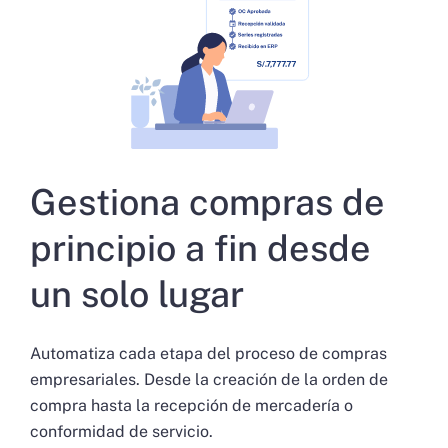
Gestiona compras de
principio a fin desde
un solo lugar
Automatiza cada etapa del proceso de compras
empresariales. Desde la creación de la orden de
compra hasta la recepción de mercadería o
conformidad de servicio.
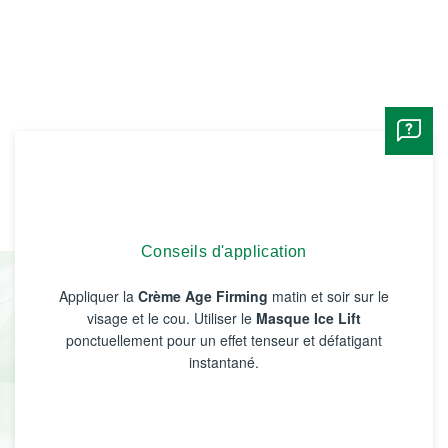
Conseils d'application
Appliquer la
Crème Age Firming
matin et soir sur le
visage et le cou. Utiliser le
Masque Ice Lift
ponctuellement pour un effet tenseur et défatigant
instantané.​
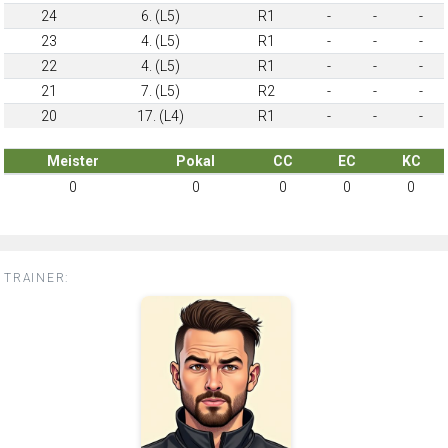
24
6. (L5)
R1
-
-
-
23
4. (L5)
R1
-
-
-
22
4. (L5)
R1
-
-
-
21
7. (L5)
R2
-
-
-
20
17. (L4)
R1
-
-
-
Meister
Pokal
CC
EC
KC
0
0
0
0
0
TRAINER:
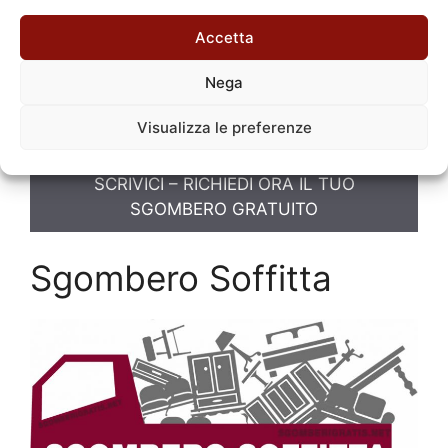
Garibaldi Milano
Accetta
Svuota Cantine
Stazione Garibaldi
Milano
Nega
Svuota Cantine Gratis
Stazione
Garibaldi Milano
Visualizza le preferenze
SCRIVICI – RICHIEDI ORA IL TUO
SGOMBERO GRATUITO
Sgombero Soffitta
○ ○ ○
TASK ITEM: Search the entries for "compras" and copy out each line that has it.

OUTPUT OF THE EXERCISE:
Gestiona compras de
Automatiza cada etapa del proceso de compras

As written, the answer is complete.